Aggie One Feather muttered something in the tongue of The People. It contained the word
ti
, which was buttocks, and the phrase sounded like a curse, which made me chuckle. “Yeah. Kinda the way I feel about it,” I said, holding up my deformed left hand. “And it’s probably the major reason why weird stuff keeps happening to me.”

Molly said, “It’s taken a long time for her accept that she isn’t a liver-eater, but the possibility of someday becoming one still worries her.”

“I understand this better now,” Aggie said. “The two-souled are . . . dangerous.”

“She knows. But she and Beast have come to an accommodation and work together to achieve common goals.”

Which made me sound like a business merger with customer relations issues.

Molly continued. “She feels guilt for killing the two men who murdered her father and it’s shaped and formed her whole personality and being.
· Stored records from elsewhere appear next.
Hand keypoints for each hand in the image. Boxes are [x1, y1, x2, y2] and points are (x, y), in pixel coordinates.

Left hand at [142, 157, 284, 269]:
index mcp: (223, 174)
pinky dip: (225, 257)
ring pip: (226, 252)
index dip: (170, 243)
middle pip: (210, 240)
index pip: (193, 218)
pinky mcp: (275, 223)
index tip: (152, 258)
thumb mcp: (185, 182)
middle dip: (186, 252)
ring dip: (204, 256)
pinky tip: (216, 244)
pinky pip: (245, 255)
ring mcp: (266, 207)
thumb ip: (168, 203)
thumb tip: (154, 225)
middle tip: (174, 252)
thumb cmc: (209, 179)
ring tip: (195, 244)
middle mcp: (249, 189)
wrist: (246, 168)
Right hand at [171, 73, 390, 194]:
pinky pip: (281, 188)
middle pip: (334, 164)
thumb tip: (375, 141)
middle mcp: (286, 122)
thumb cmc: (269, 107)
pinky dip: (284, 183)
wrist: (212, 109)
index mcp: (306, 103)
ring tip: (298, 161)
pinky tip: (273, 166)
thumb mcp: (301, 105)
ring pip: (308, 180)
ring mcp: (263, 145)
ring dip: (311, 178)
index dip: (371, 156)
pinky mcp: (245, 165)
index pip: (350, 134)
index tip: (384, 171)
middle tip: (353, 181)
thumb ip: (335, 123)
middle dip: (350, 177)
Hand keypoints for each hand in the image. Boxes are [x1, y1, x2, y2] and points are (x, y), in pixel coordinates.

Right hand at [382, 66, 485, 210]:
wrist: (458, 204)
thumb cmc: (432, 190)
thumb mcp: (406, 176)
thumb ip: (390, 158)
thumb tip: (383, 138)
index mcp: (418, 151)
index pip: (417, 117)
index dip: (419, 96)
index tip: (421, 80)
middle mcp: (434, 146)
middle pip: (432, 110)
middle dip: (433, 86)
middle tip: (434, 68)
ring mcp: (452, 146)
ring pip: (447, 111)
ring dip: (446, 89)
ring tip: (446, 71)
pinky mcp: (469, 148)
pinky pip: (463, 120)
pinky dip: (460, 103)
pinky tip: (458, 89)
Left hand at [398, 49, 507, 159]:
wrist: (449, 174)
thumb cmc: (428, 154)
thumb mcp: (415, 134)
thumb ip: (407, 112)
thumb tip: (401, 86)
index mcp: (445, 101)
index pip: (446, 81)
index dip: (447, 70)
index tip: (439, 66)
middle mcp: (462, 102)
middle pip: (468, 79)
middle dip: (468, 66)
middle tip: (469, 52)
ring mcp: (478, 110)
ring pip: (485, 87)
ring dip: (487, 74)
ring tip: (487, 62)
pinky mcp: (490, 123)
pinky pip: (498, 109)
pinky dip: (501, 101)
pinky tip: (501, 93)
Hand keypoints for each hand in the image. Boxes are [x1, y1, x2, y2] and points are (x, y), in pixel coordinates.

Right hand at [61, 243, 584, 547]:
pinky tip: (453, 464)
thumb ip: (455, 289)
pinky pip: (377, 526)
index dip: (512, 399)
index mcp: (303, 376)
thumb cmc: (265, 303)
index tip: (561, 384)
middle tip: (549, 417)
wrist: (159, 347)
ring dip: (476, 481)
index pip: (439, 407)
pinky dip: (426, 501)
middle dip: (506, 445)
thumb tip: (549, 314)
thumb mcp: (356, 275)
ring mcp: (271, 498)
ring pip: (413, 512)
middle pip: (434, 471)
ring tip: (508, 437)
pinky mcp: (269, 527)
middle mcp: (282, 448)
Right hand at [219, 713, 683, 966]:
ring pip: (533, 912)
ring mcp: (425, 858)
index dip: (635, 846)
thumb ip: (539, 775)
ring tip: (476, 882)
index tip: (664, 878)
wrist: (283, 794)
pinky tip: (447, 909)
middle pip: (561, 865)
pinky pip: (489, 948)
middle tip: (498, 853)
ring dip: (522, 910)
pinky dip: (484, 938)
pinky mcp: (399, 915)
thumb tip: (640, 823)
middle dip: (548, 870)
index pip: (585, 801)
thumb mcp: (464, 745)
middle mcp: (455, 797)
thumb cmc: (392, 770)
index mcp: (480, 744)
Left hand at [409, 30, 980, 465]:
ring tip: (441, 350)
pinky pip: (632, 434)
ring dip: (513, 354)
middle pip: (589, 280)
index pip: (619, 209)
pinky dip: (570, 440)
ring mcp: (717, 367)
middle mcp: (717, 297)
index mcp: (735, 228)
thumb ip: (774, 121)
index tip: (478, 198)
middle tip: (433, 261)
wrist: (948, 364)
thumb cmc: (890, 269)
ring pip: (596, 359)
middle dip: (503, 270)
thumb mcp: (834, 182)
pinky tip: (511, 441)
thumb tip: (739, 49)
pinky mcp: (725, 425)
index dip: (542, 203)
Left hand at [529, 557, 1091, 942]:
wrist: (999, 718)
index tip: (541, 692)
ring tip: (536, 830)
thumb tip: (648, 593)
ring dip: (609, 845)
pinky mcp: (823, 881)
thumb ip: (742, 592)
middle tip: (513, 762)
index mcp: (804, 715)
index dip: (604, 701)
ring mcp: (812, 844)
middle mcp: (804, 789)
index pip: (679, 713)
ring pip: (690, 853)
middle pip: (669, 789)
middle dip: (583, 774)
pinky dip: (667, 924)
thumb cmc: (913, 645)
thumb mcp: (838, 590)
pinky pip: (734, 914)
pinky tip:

But she’s been working on guilt with you, and things are better.”

Aggie muttered the same words, and this time I got them.
Tsalagi
don’t have cusswords or curses like the white man, but some phrases can be used in that way, according to the intent of the speaker. “
Uskanigigaluda tsi ti
,” loosely
translated, meant “scalping my butt.” I laughed, the movement shaking my hand, and ended on a pained breath and a curse of my own.

“You know she’s hurting if she’s cussing,” Molly said, of me. “And the little one doesn’t like the heat, so I’m moving back against the wall. I’m here if you need me.”

Through slitted eyes, I watched as Aggie stirred the wood and the new coals beneath, muttering in Cherokee too low for even me to hear. She now knew all my secrets, and she hadn’t tossed me to the curb, which had always been my private fear. She rearranged the river rocks that would take heat from the fire, pushing them closer to the flames. She rearranged the clay bowl filled with water and the dipper, and a fired red clay tile, like one off a roof, something new that she hadn’t used before, her actions and the way she was breathing indicating that she was using the motions as a formulary, a methodology, trying to settle herself, to make room inside for all the things she had heard.

She didn’t look at me, not even once, keeping her gaze on the fire, and I didn’t like the fact that she kept her gaze averted. Aggie was having a hard time dealing with this. With me. “Can you accept me, even knowing this, Aggie?” I asked.